Let’s Get (More) Serious

If the conditions that prevail in many assemblies were true in most evangelical churches, the pastor would have been shown the door. No improvement in public preaching? No souls saved? No baptisms? Needy Christians not being visited? No discipleship for new believers? He’d be long gone and the new candidate would be informed that serious change was expected.

Now the reason we don’t believe in having a contractual agreement with a professional shepherd is not simply because we don’t see it in Scripture. We also don’t see Sunday Schools, hymn books, Bible study courses, gospel tracts, and a long list of other things in the Bible either—all of which we have found useful in their place (and not anti-biblical).

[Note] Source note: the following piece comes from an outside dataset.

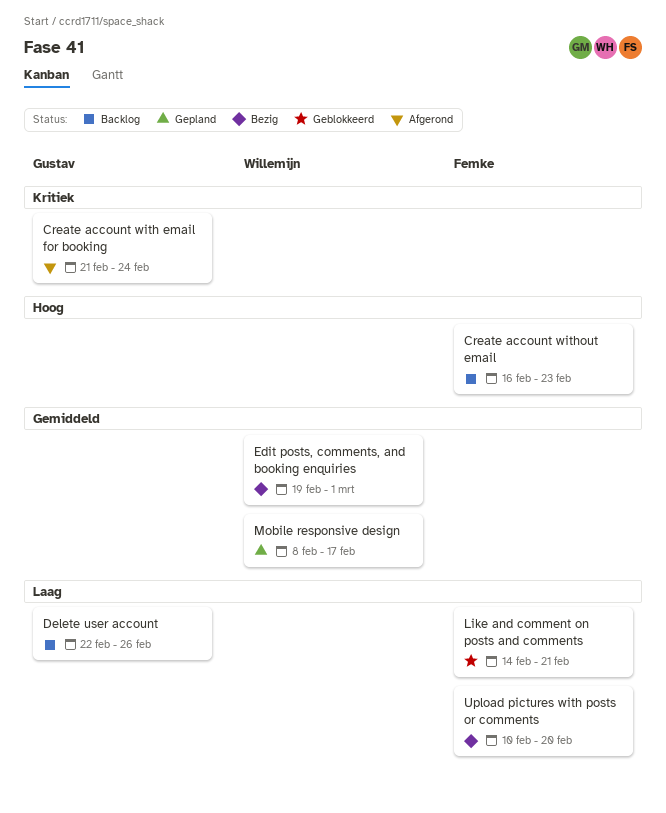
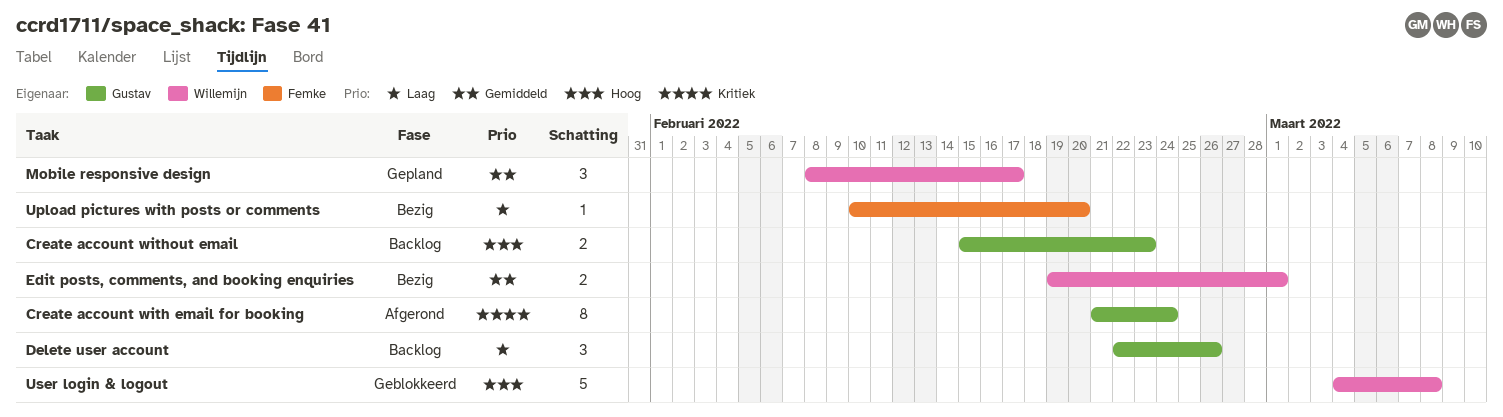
Create account without email, owner: Femke -> Gustav
Create account without email, start: Feb 16 -> Feb 15
Like and comment on posts and comments: present -> none
User login & logout: none -> present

The reason we historically rejected the practice of a man being paid to do the major share of the public work in the local church was this: we believed the model in Scripture of all rising to their full measure of gift and ministry was by far the better way. And by better way, we not only meant more biblical; we meant more beneficial, more fruitful, more efficient, more glorifying to God. We believed it brought out the full potential of all exercised believers; it enriched the church with a whole spectrum of gifts rather than specializing in one; it gave real and strategic opportunities for ministry to those who would never have a chance in a ministerial system.

What happened? Why is there often, as in the Bethlehem of Elimelech’s day, a famine in “the house of bread”? Why are families like Elimelech’s going to sojourn somewhere else? I will hurry to say that Elimelech’s plan was a bad one and his family was lost to the place of God’s favor as a result. The better plan was to follow Boaz, submit to God’s chastening, and prosper.

1. A prideful attitude that changed “God’s way is better than man’s way” to “our way is better than theirs”: Then it was a short step to the next set of assumptions: “All so-called blessing in denominational churches is just a mirage.” “Whatever else we don’t have, we have the Lord in our midst.” “The smallness of our gatherings isn’t something to be concerned about—it’s proof of our high spiritual state. We’re the little flock. The crowd’s always wrong, you know.” Such attitudes (and a passel more like them) led to the remarkable situation where lack of blessing equalled evidence of blessing; and where evident blessing was therefore seen as suspect, a work of man.

2. When confronted with the high cost of overseeing, many in elder’s positions were unwilling to pay up. Toil in the Word to feed the saints while others take the Lazyboy-and-TV approach to evening hours? “No, I’m not the teacher type.” Make difficult visits to lives cracking apart under the strain? “I’ve never been confrontational.” Spend hours discipling young believers? “The assembly’s doing just fine. The ones that left weren’t happy anyway.” Am I overstating the case?

3. Mediocrity was taken to be normative: It is time to repent and reject this unbiblical model. It is little help to the flock if shepherds have blueprints of ideal sheepfolds or aerial photos of rich grassland. In most cases, we “know these things.” But the happiness comes in doing them (Jn. 13:17). So what is the way forward? Do we feel incompetent? The Lord is standing by to help. We must spread our busyness and barrenness out at the cross and allow Him to radically change the landscape of our lives so they become as the Creator intended, not as the world has eroded them. “Return unto Me, and I will return unto you, saith the Lord of hosts” (Mal. 3:7).